DRL1/MDP — Refurbished DR1A units of Belarus Railways. The carriage formation was reduced from five/six to three cars per trainset. Equipped with new driving carriages converted from non-driving carriages in the 1990s. Both batches of DR1A were refurbished; however, the exterior of each unit's driving carriage was refactored in second-batch DR1A style. Unlike DR1AM units, the driving carriages were converted from driving engine carriages, and not from non-driving carriages.

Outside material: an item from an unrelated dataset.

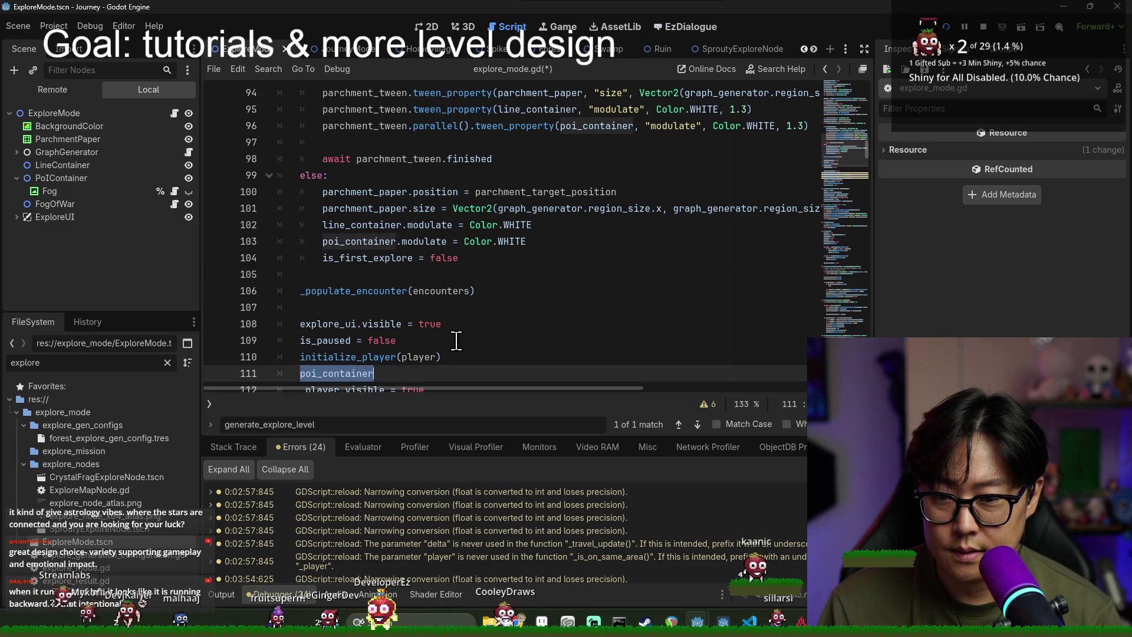
pyautogui.click(415, 376)
pyautogui.write('get')
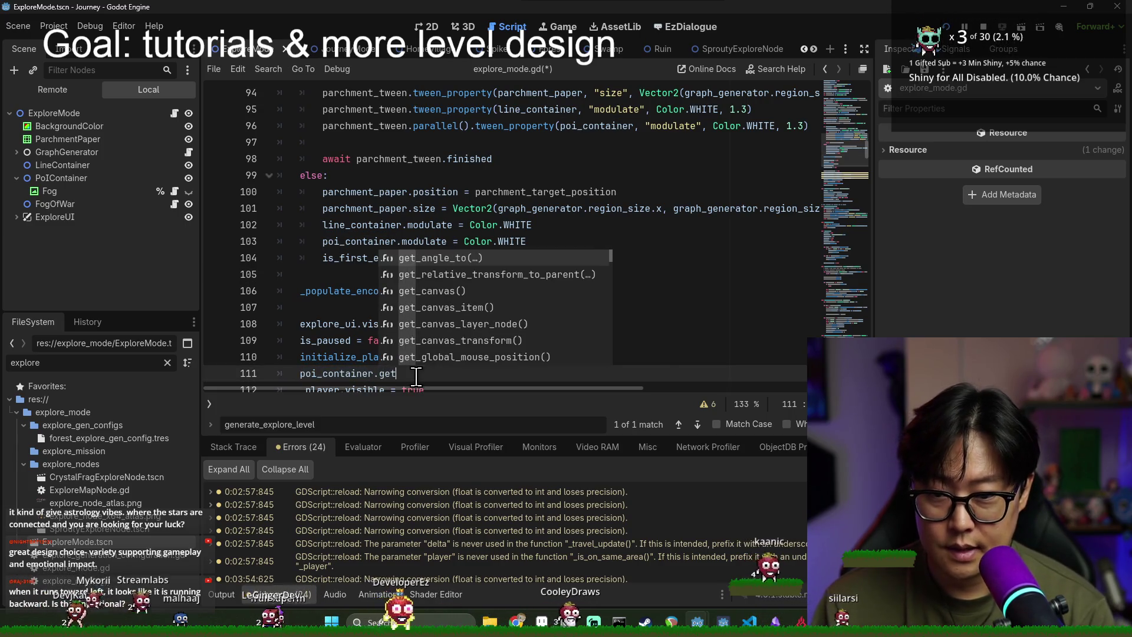
pyautogui.write('_child')
pyautogui.press('Return')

AR1/AR2 — A railbus internally based on DR1A design, but equipped with engines installed under the carriage instead of being installed behind the cab, as had been standard in DR2 units.

==In service==

Data current as of 2017 (data for Latvia and Lithuania current as of 2022)
| Belarus | Some DR1P trainsets are still in service. All DR1 and some DR1P and DR1A units were converted to DR1B1/DR1B1m/DR1pT or DRL1/MDP. These converted units are still in service. Some 500 Series DR1B units are used in international services to Lithuania. |
| Cuba | It is uncertain, whether Cuba's only DR6 trainset is in service, or not. Any information about that unit is outdated. |
| Estonia | No DR1 units or its modifications are in service. Their commuter operator, Edelaraudtee (Southwestern Railway) is defunct (all commuter routes are now served by Elron which uses Stadler Flirt DMUs). Some DR1B/BJ sets were sold to Kazakhstan. From 2012 to 2015 another DR1B/BJ operator, GoRail, provided international services to Saint Petersburg. This route has been also closed due to lack of passengers. Latvian DR1 trainsets run into Valga from time to time. |
| Georgia | One DR1AM unit is in service. |
| Kazakhstan | Several DR1B/BJ units bought from Estonia are in service. The original DR1A units deployed during the Soviet period have almost all been decommissioned. |
| Latvia | Most DR1A or DR1AM units are still in service, some of them have undergone a conversion into DR1AC units. A procurement was created in 2020 for eight new diesel trains to replace the DR1A units, but due to various problems and environmental concerns over funding new diesel trains, the procurement was cancelled on January 8, 2021. |
| Lithuania | Few DR1A or DR1AM units are still in service. Most are being replaced by newer, more modern units. |
| Russia | DR1 sets and its modifications are only in departmental use, not in passenger services. DR1A sets were withdrawn from Samara commuter services in 2012 (after that the last set was delivered to rail museum) and from Kaliningrad commuter services in 2016 (even new batches were withdrawn, after that the last set was delivered to rail museum, too). |
| Ukraine | Some of DR1P/DR1A/DR1AM sets are still in use. Some parts of DR1 trains (most of the copies are passenger wagons of DR1P trains such as DR1P-057, DR1P-071 and DR1P-080) and its modifications (some wagons of DR1A-167) were abandoned after the Chernobyl disaster, still can be found at the Yaniv railway station. |

==Formations==
Different combinations of carriages are possible:
- Original non-refurbished trainsets:
Driving carriage - carriage - carriage - carriage - carriage - Driving carriage
(3 to 5 non-driving carriages)
- Modified for DR1AM/DR1BJ/DRL1/MDP trainsets:
Driving carriage - carriage - Driving carriage (without engine)

In the Soviet Union, commuter trains did not get 1st or 2nd class seats, as each DR1 train was equipped with only one type of seat. Often, the seats were made of wood.

The DR1B trainsets operated by GoRail in Estonia were equipped with space for bicycles, making the setup similar to one that originated with trains in western Europe.